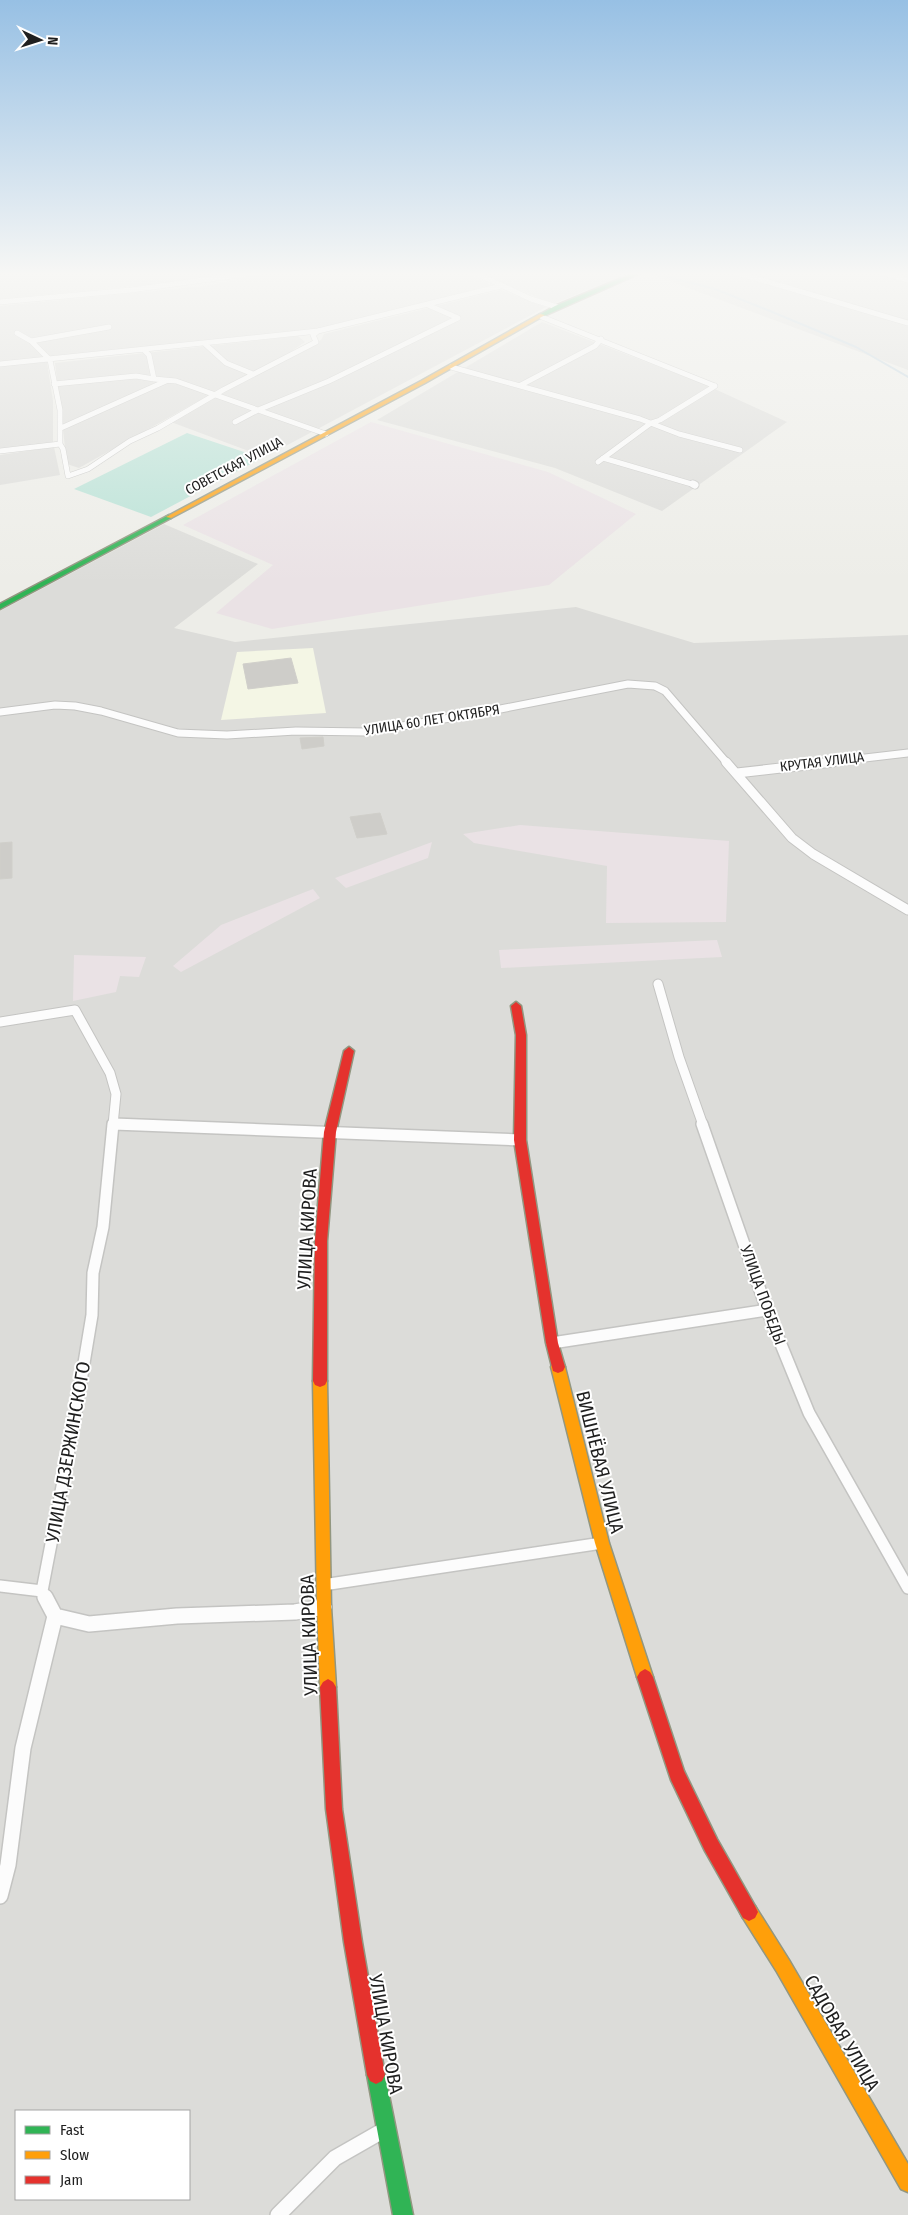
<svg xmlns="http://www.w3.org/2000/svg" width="908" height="2215" viewBox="0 0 908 2215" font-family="'Fira Sans Condensed',sans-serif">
  <rect width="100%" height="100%" fill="#edede8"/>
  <!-- residential -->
  <path fill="#dcdcd9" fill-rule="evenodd" d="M0 272H248L218 278 0 299Z
    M274 272H464L491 285 384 314 310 331 0 362V306L205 286Z
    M476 272H632L553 304Z
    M908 272V370L648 273 650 272Z
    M501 290 546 307 265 457 171 422 321 340 324 334Z
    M542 322 706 385 787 422 662 511 555 468 377 420Z
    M298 336 305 342 280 359 193 404 79 468 67 464 55 363Z
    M47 362 53 401V443L0 449V366Z
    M54 447 60 475 0 485V455Z
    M164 524 258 564 174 628 235 642 576 607 694 643 908 635V2215H0V611ZM16 2111H189V2199H16Z"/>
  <!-- industrial -->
  <path fill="#eae2e5" d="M371 422 548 472 636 514 549 585 272 629 216 613 273 565 183 525Z
    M520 825 729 841 726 922 606 923 607 866 474 843 463 834Z
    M432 842 428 858 346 888 335 878Z
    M313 889 320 898 181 972 173 966 221 925Z
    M717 940 722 957 501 968 499 950Z
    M74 955 146 957 139 977 120 976 116 992 73 1001Z"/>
  <!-- education -->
  <path fill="#f4f6e5" d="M313 648 326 713 221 720 237 652Z"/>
  <!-- pitch -->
  <path fill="#b7e1d5" d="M187 433 262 458 151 517 74 489Z"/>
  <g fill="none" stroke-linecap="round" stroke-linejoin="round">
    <!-- stream -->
    <path stroke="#bed2de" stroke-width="2" d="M648 272 715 289 770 311 856 347 908 377"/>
  </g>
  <!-- building -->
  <path fill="#cecdc9" stroke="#d0cfca" d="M291 658 298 683 248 689 243 664Z
    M323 737 324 746 302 749 300 738Z
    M380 813 387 834 357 838 350 817Z
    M12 842V878L0 879V843Z"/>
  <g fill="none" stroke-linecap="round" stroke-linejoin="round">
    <!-- street-far4 casing -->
    <g stroke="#c4c4c2" stroke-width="6">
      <path id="street-far4" d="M473 272 531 299 557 307
        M734 272 908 323
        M880 272 908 280
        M0 302 131 290 262 272
        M542 317 715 386
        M17 333 31 341 50 360 60 410V444L63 449 68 476 88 469 130 441 158 428 223 390 316 342 313 335 318 331
        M31 341 109 327
        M205 344 226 363 253 374
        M145 351 149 355 154 379 176 381 326 434
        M0 364 318 331 501 286
        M451 367 640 419 679 434 740 450
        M54 384 136 376 154 379
        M521 385 595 346 601 339
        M235 422 258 410 329 381 458 318 428 305
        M61 428 166 381
        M0 451 60 444
        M603 458 695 485
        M598 462 651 423 660 420 715 386"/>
    </g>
    <!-- street-far3 casing -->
    <g stroke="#c4c4c2" stroke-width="9">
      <path id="street-far3" d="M693 484 695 485
        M0 712 55 705 75 706 101 711 178 733 227 735 296 731 366 732 480 713 628 684 655 686 665 691 727 763
        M822 763 908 753"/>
    </g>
    <!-- street-far2 casing -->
    <g stroke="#c4c4c2" stroke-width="11">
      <path id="street-far2" d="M726 762 792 838 813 854 908 910
        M737 773 833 762
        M658 984 679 1057 703 1125
        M0 1022 75 1010 110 1073 116 1094 113 1125
        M114 1124 134 1125"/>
    </g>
    <!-- street-far1 casing -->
    <g stroke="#c4c4c2" stroke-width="14">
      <path id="street-far1" d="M114 1124 520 1140
        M702 1124 767 1310 809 1413 908 1588
        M552 1343 767 1310
        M323 1585 602 1543
        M0 1586 42 1591
        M46 1598 42 1591 73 1429 92 1315 93 1273 103 1227 113 1124"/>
    </g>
    <!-- street casing -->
    <g stroke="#c4c4c2" stroke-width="18">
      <path id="street" d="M55 1616 89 1624 177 1616 295 1612 324 1607
        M0 1896 8 1865 23 1748 55 1616 45 1597
        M278 2215 335 2158 384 2130"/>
    </g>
    <!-- fast casing -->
    <g stroke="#929781" stroke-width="3">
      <path id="fast" d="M636 272H643L544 316 539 315 555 306Z
        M169 515 171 516V518L0 609V604Z
        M376 2066 382 2069 385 2075 413 2215H393L367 2075 370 2069Z"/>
    </g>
    <!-- slow casing -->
    <g stroke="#929781" stroke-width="3">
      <path id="slow" d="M540 314 545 315 425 383 171 518 166 517 421 381Z
        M558 1361 563 1363 565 1367 609 1543 653 1677 650 1682 645 1685 640 1682 637 1677 595 1543 551 1367 553 1363Z
        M320 1375 325 1377 327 1381 331 1607 336 1687 333 1692 328 1695 323 1692 320 1687 317 1607 313 1381 315 1377Z
        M749 1903 755 1906 789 1960 908 2164V2192L901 2189 777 1972 743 1918 740 1912 743 1906Z"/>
    </g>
    <!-- jam casing -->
    <g stroke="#929781" stroke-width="3">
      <path id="jam" d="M516 1002 521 1006 526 1035V1140L558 1343 565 1367 563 1371 558 1373 553 1371 546 1343 514 1140 516 1035 511 1006Z
        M349 1047 354 1051 336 1132 327 1241V1381L325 1385 320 1387 315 1385 313 1381 315 1241 324 1132 344 1051Z
        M645 1669 650 1672 653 1677 684 1771 717 1839 755 1906 758 1912 755 1918 749 1921 743 1918 705 1851 671 1780 637 1677 640 1672Z
        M328 1679 333 1682 336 1687 342 1809 362 1942 385 2075 382 2081 376 2084 370 2081 367 2075 344 1942 326 1809 320 1687 323 1682Z"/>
    </g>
    <!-- street-far4 -->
    <use href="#street-far4" stroke="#fcfcfc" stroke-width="5"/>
    <!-- street-far3 -->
    <use href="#street-far3" stroke="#fcfcfc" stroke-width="7"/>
    <!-- street-far2 -->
    <use href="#street-far2" stroke="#fcfcfc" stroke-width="9"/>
    <!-- street-far1 -->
    <use href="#street-far1" stroke="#fcfcfc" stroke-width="11"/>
    <!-- street -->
    <use href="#street" stroke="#fcfcfc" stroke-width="15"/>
    <!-- fast -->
    <use href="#fast" fill="#30b455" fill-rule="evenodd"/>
    <!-- slow -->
    <use href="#slow" fill="#ff9f0a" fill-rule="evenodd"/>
    <!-- jam -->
    <use href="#jam" fill="#e5322d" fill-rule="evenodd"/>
  </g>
  <!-- sky -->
  <linearGradient id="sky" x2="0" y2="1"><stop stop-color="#97c0e4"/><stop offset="0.47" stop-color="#f7f7f5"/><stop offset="1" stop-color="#f7f7f5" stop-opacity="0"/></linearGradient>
  <rect width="908" height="583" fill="url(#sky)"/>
  <g text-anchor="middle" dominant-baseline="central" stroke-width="4" stroke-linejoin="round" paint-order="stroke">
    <!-- far-street labels -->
    <g font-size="14" fill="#1f1f1f" stroke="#fff">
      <text transform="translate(234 466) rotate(-28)">СОВЕТСКАЯ УЛИЦА</text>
      <text transform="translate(432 720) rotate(-9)">УЛИЦА 60 ЛЕТ ОКТЯБРЯ</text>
      <text transform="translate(822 762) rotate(-7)">КРУТАЯ УЛИЦА</text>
    </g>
    <!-- street labels -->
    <g font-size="16" fill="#1f1f1f" stroke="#fff">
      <text transform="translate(763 1295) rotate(70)">УЛИЦА ПОБЕДЫ</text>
    </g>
    <!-- near-street labels -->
    <g font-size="19" fill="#1f1f1f" stroke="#fff">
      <text transform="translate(307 1229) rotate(-87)">УЛИЦА КИРОВА</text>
      <text transform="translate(68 1452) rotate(-80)">УЛИЦА ДЗЕРЖИНСКОГО</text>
      <text transform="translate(600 1462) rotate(76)">ВИШНЁВАЯ УЛИЦА</text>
      <text transform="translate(309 1635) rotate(-92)">УЛИЦА КИРОВА</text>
      <text transform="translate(842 2033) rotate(60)">САДОВАЯ УЛИЦА</text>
      <text transform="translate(386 2034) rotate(80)">УЛИЦА КИРОВА</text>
    </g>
  </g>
  <!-- legend -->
  <rect x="15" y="2110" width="175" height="90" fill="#ffffff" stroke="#a5a5a5"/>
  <rect x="25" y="2126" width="25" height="8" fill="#30b455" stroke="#a5a5a5"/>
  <text x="60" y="2135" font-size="15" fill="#1f1f1f">Fast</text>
  <rect x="25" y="2151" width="25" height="8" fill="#ff9f0a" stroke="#a5a5a5"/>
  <text x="60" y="2160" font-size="15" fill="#1f1f1f">Slow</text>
  <rect x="25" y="2176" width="25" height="8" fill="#e5322d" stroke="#a5a5a5"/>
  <text x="60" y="2185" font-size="15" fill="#1f1f1f">Jam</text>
  <!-- north arrow -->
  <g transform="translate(40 40) rotate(94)" stroke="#ffffff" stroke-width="4" paint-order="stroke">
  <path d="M0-4L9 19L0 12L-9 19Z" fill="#1f1f1f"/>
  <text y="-8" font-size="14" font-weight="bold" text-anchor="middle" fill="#1f1f1f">N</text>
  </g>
</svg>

◇ ◇ ◇ ◇ ◇

### Work instructions
For this exercise, output exactly the lines above from the line with "M74 955 146" to the line with "M542 317 715 386", counting both, and leave out the rest.

### Answer to this problem
    M74 955 146 957 139 977 120 976 116 992 73 1001Z"/>
  <!-- education -->
  <path fill="#f4f6e5" d="M313 648 326 713 221 720 237 652Z"/>
  <!-- pitch -->
  <path fill="#b7e1d5" d="M187 433 262 458 151 517 74 489Z"/>
  <g fill="none" stroke-linecap="round" stroke-linejoin="round">
    <!-- stream -->
    <path stroke="#bed2de" stroke-width="2" d="M648 272 715 289 770 311 856 347 908 377"/>
  </g>
  <!-- building -->
  <path fill="#cecdc9" stroke="#d0cfca" d="M291 658 298 683 248 689 243 664Z
    M323 737 324 746 302 749 300 738Z
    M380 813 387 834 357 838 350 817Z
    M12 842V878L0 879V843Z"/>
  <g fill="none" stroke-linecap="round" stroke-linejoin="round">
    <!-- street-far4 casing -->
    <g stroke="#c4c4c2" stroke-width="6">
      <path id="street-far4" d="M473 272 531 299 557 307
        M734 272 908 323
        M880 272 908 280
        M0 302 131 290 262 272
        M542 317 715 386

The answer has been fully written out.